Restate word for word the lines below from the one that has "som merkes både i rygg, lommebok og humør." through the one that has "택을 할 수 있습니다. 과정", keeping both and dropping all pictures.

Records drawn from a dataset:
========================================

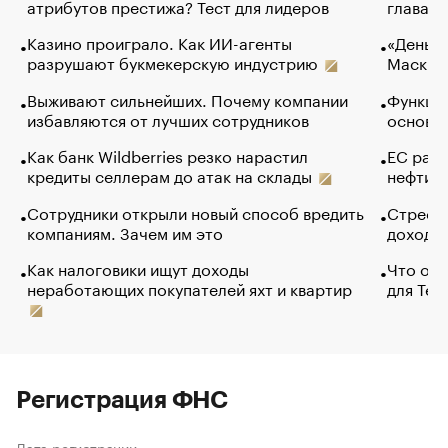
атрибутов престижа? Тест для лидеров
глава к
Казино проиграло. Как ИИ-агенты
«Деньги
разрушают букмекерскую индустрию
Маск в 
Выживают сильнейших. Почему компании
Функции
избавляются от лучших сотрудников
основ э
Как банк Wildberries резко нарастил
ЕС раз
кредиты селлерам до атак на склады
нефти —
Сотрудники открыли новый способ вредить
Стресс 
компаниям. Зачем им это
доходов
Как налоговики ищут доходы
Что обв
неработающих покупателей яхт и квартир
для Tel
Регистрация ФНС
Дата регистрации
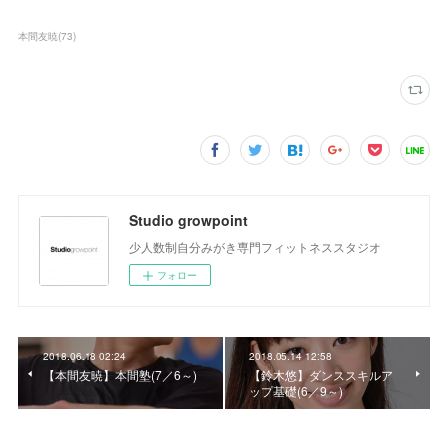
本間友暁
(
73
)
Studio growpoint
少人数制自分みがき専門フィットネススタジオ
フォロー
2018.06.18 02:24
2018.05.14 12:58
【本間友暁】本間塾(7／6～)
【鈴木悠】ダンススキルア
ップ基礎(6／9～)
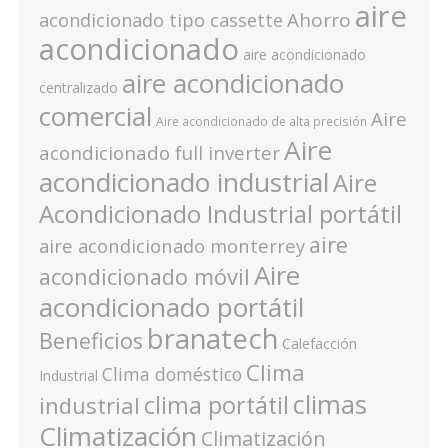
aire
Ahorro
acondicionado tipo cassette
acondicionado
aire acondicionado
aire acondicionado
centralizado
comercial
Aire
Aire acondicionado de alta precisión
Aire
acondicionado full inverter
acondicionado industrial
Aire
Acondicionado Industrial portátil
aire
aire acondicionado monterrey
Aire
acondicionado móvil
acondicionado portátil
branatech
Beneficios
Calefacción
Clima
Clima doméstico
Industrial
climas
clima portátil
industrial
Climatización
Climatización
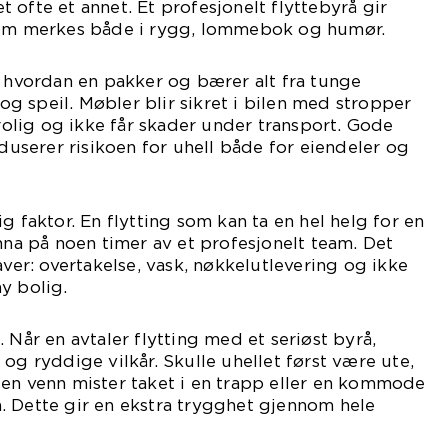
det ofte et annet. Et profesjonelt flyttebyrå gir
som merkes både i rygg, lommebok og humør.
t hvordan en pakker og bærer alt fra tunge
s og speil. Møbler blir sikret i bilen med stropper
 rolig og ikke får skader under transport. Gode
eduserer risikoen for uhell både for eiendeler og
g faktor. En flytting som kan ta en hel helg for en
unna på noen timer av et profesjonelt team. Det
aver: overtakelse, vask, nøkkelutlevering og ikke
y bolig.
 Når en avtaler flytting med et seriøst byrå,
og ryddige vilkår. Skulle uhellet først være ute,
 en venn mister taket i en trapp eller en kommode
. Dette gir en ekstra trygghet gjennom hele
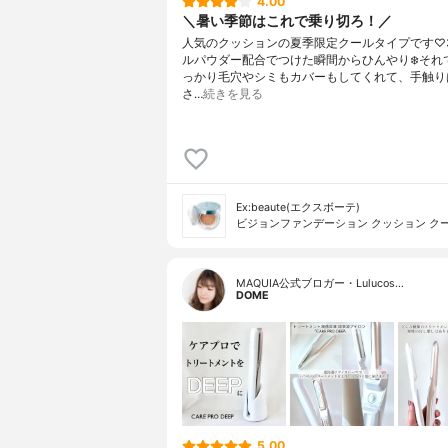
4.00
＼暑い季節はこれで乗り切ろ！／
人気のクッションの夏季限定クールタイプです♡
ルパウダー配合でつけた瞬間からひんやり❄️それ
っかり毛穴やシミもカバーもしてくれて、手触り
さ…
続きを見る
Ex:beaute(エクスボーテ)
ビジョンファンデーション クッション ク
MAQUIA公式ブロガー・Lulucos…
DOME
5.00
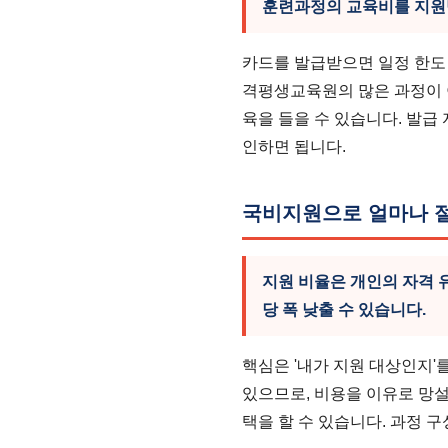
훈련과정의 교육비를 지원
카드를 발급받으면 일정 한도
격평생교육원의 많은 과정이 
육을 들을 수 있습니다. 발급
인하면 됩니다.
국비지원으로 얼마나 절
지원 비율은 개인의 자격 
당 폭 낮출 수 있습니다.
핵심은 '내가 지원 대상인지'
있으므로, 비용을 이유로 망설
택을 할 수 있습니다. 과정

========================================

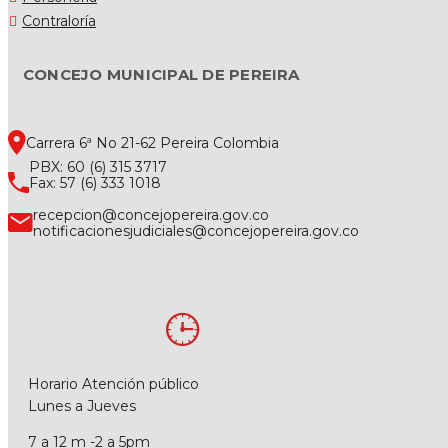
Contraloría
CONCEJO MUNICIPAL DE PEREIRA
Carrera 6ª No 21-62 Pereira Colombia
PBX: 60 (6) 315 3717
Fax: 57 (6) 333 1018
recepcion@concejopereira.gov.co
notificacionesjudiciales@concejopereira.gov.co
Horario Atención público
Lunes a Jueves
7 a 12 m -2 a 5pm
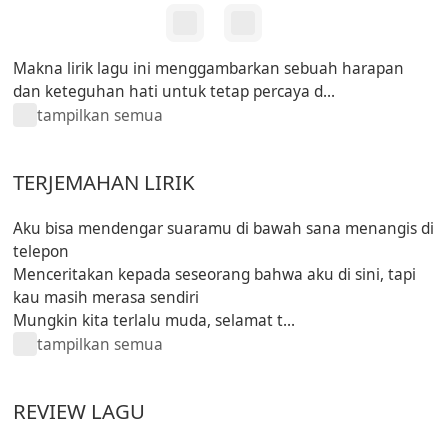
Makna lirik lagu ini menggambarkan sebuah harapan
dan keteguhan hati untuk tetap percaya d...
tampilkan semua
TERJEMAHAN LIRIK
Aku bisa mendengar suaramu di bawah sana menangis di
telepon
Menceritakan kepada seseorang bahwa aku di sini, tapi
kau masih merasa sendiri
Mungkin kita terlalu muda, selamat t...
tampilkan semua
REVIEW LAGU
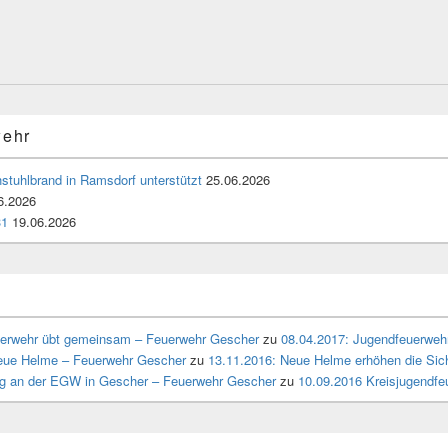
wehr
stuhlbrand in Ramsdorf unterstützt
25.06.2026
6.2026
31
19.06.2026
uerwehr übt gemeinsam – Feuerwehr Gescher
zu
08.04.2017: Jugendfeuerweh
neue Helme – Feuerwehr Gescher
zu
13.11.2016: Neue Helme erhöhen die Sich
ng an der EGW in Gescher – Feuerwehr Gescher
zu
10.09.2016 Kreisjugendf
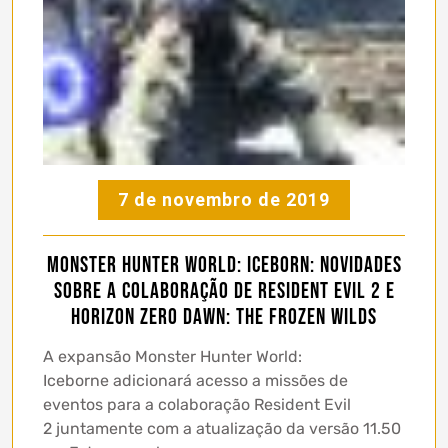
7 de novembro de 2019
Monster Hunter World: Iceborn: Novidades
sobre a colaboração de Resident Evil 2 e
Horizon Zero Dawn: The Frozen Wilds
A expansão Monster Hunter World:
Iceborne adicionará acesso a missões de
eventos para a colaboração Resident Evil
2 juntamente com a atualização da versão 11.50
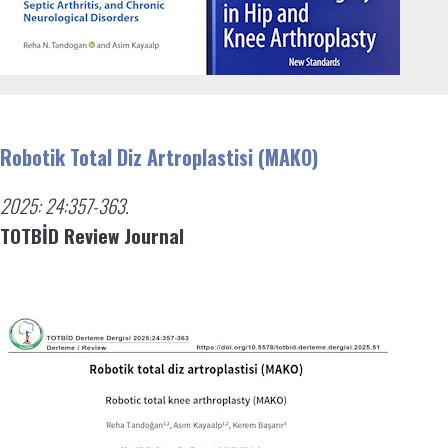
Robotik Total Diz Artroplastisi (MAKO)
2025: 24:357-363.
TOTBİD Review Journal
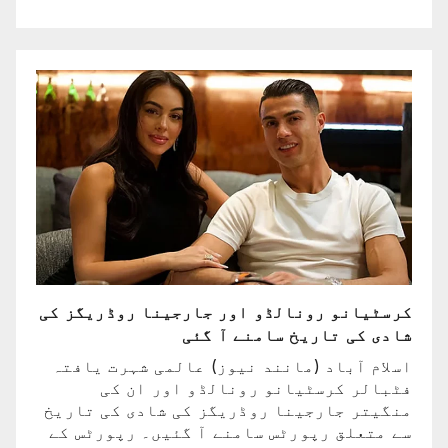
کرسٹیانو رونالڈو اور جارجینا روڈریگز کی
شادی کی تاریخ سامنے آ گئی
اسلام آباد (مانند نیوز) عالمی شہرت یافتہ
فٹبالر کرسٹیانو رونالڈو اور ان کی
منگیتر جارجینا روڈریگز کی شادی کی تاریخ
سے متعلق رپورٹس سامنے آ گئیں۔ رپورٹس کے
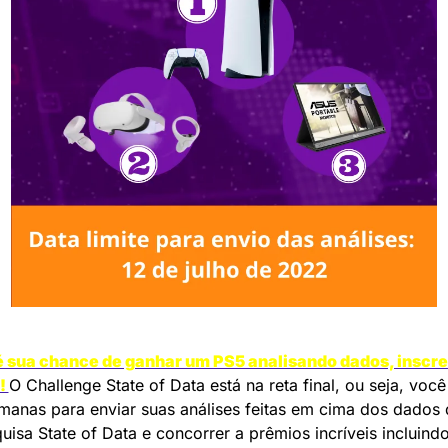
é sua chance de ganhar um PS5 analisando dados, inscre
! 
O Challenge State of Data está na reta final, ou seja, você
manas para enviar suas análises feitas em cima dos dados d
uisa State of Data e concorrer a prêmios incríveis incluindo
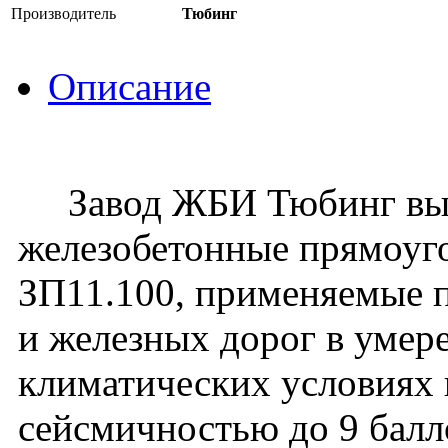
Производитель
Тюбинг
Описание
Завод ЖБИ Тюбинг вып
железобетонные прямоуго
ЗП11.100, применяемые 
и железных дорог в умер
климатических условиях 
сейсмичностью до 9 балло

========================================

■ SOLVED EXERCISE
som merkes både i rygg, lommebok og humør.
t hvordan en pakker og bærer alt fra tunge
s og speil. Møbler blir sikret i bilen med stropper
 rolig og ikke får skader under transport. Gode
eduserer risikoen for uhell både for eiendeler og
g faktor. En flytting som kan ta en hel helg for en
unna på noen timer av et profesjonelt team. Det
aver: overtakelse, vask, nøkkelutlevering og ikke
y bolig.
 Når en avtaler flytting med et seriøst byrå,
og ryddige vilkår. Skulle uhellet først være ute,
 en venn mister taket i en trapp eller en kommode
. Dette gir en ekstra trygghet gjennom hele
4.00
＼暑い季節はこれで乗り切ろ！／
人気のクッションの夏季限定クールタイプです♡
ルパウダー配合でつけた瞬間からひんやり❄️それ
っかり毛穴やシミもカバーもしてくれて、手触り
さ…
続きを見る
Ex:beaute(エクスボーテ)
ビジョンファンデーション クッション ク
MAQUIA公式ブロガー・Lulucos…
DOME
5.00
훈련과정의 교육비를 지원
카드를 발급받으면 일정 한도
격평생교육원의 많은 과정이 
육을 들을 수 있습니다. 발급
인하면 됩니다.
국비지원으로 얼마나 절
지원 비율은 개인의 자격 
당 폭 낮출 수 있습니다.
핵심은 '내가 지원 대상인지'
있으므로, 비용을 이유로 망설
택을 할 수 있습니다. 과정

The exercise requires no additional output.